-- DOCUMENT SECTION follows --

Red-shifted calcium sensors are advantageous for deep-tissue imaging, dual-color applications and combining with optogenetic tools.
Genetically encoded calcium indicators such as the green-fluorescent GCaMP6 sensors have revolutionized the analysis of neural activity in model organisms, as they allow noninvasive or minimally invasive recordings. Red-fluorescent sensors would have advantages for in vivo applications, especially in deeper tissues, owing to reduced scattering, but the performance of red-fluorescent indicators has lagged behind.
Hod Dana and his colleagues from the Janelia Research Campus in Ashburn, Virginia, developed red-fluorescent calcium sensors that approach the GCaMP6 state of the art. As a first step, the researchers randomly mutated sequences in the existing RCaMP1h and R-GECO1 sensors, on the basis of their previous experience with engineering improved green-fluorescent calcium sensors. Next, the researchers combined beneficial mutations to arrive at jRCaMP1a, jRCaMP1b and jRGECO1a.
In neuronal cell cultures, jRGECO1a displayed the largest change in fluorescence per action potential of the trio, whereas jRCaMP1b had the largest dynamic range and could report up to 160 action potentials without reaching saturation. In the mouse visual cortex, the brightness of jRCaMP1a allowed it to be imaged up to layer 6. jRGECO1a signals were comparable to GCaMP6f signals and reported visual stimuli more faithfully than jRCaMP1, owing to faster kinetics. jRGECO1a was also best in class in Drosophila and even outperformed the GCaMP6 sensors in zebrafish neurons, whereas jRCaMP1b was best suited for reporting calcium signals in Caenorhabditis elegans neurons.
The performance of the newly developed red-fluorescent calcium indicators should make them a good choice for a variety of applications. Some caution may be called for, however. jRGECO1a tends to accumulate in lysosomes in vivo. Furthermore, jRGECO1a photoswitches when illuminated with blue light, similar to other fluorescent proteins based on the same scaffold. Finally, the researchers noticed that all three red-fluorescent indicators are present in two different species, one of which is not responsive to calcium changes. Overcoming these challenges may require additional protein engineering. Nevertheless, it will be interesting to see these calcium sensors in action.
Dana, H. et al. Sensitive red protein calcium indicators for imaging neural activity. eLife 5, e12727 (2016).

-- DOCUMENT SECTION concluded --

WORK TASK A -
Copy the stretch of the red calcium indicator piece from "In neuronal cell" through "Caenorhabditis elegans neurons.", changing "Drosophila" to "fruit flies".
WORK TASK B -
In the red calcium indicator piece, how deep in the mouse visual cortex could jRCaMP1a be imaged?
WORK TASK C -
Does the red calcium indicator piece support each statement? Answer yes or no for each, and quote the deciding words. (i) The new sensors were developed at the Janelia Research Campus in Ashburn, Virginia. (ii) jRGECO1a had the largest dynamic range of the three indicators. (iii) jRGECO1a tends to accumulate in lysosomes in vivo.
The listing that comes next is separate material from the red calcium indicator piece.

-- EXTRACTED INFORMATION follows --

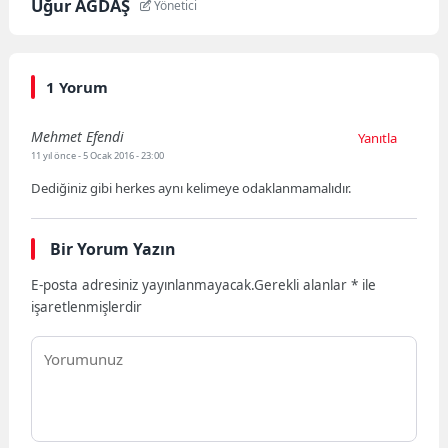
Uğur AĞDAŞ
Yönetici
1 Yorum
Mehmet Efendi
Yanıtla
11 yıl önce
- 5 Ocak 2016 - 23:00
Dediğiniz gibi herkes aynı kelimeye odaklanmamalıdır.
Bir Yorum Yazın
E-posta adresiniz yayınlanmayacak.
Gerekli alanlar
*
ile
işaretlenmişlerdir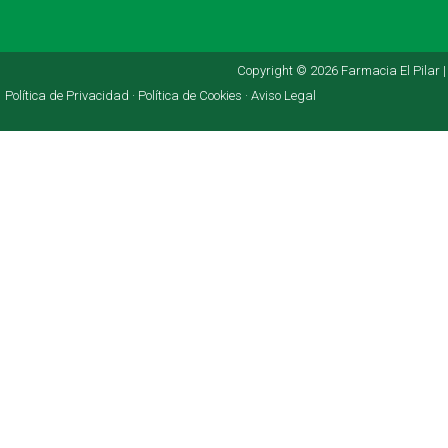
Copyright © 2026 Farmacia El Pilar |
Política de Privacidad ·
Política de Cookies ·
Aviso Legal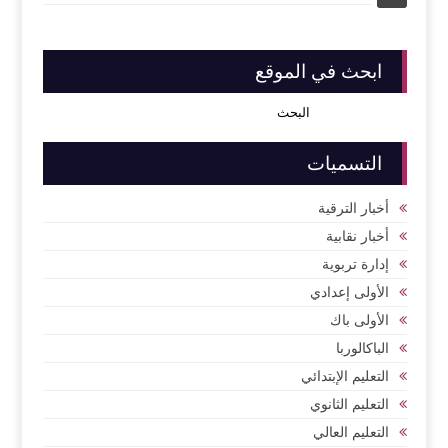
ابحث في الموقع
التسميات
أخبار الترقية
أخبار نقابية
إدارة تربوية
الأولى إعدادي
الأولى باك
الباكالوربا
التعليم الإبتدائي
التعليم الثانوي
التعليم العالي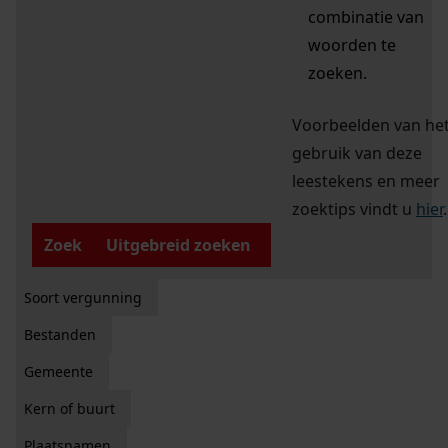
combinatie van
woorden te
zoeken.
Voorbeelden van he
gebruik van deze
leestekens en meer
zoektips vindt u
hier
.
Zoek
Uitgebreid zoeken
Soort vergunning
Bestanden
Gemeente
Kern of buurt
Plaatsnamen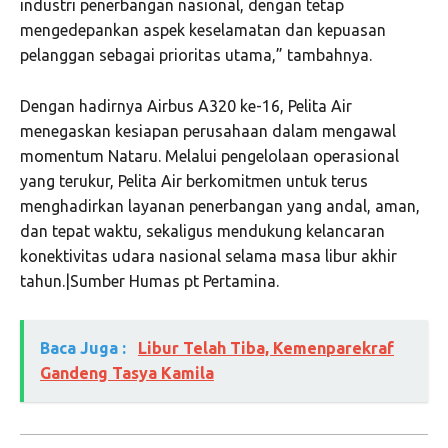
industri penerbangan nasional, dengan tetap
mengedepankan aspek keselamatan dan kepuasan
pelanggan sebagai prioritas utama,” tambahnya.
Dengan hadirnya Airbus A320 ke-16, Pelita Air
menegaskan kesiapan perusahaan dalam mengawal
momentum Nataru. Melalui pengelolaan operasional
yang terukur, Pelita Air berkomitmen untuk terus
menghadirkan layanan penerbangan yang andal, aman,
dan tepat waktu, sekaligus mendukung kelancaran
konektivitas udara nasional selama masa libur akhir
tahun.|Sumber Humas pt Pertamina.
Baca Juga :
Libur Telah Tiba, Kemenparekraf
Gandeng Tasya Kamila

-- EXTRACTED INFORMATION concluded --

ANSWER SECTION A -
In neuronal cell cultures, jRGECO1a displayed the largest change in fluorescence per action potential of the trio, whereas jRCaMP1b had the largest dynamic range and could report up to 160 action potentials without reaching saturation. In the mouse visual cortex, the brightness of jRCaMP1a allowed it to be imaged up to layer 6. jRGECO1a signals were comparable to GCaMP6f signals and reported visual stimuli more faithfully than jRCaMP1, owing to faster kinetics. jRGECO1a was also best in class in fruit flies and even outperformed the GCaMP6 sensors in zebrafish neurons, whereas jRCaMP1b was best suited for reporting calcium signals in Caenorhabditis elegans neurons.

ANSWER SECTION B -
Up to layer 6.

ANSWER SECTION C -
(i) Yes: "Hod Dana and his colleagues from the Janelia Research Campus in Ashburn, Virginia, developed red-fluorescent calcium sensors"
(ii) No: "jRCaMP1b had the largest dynamic range"
(iii) Yes: "jRGECO1a tends to accumulate in lysosomes in vivo."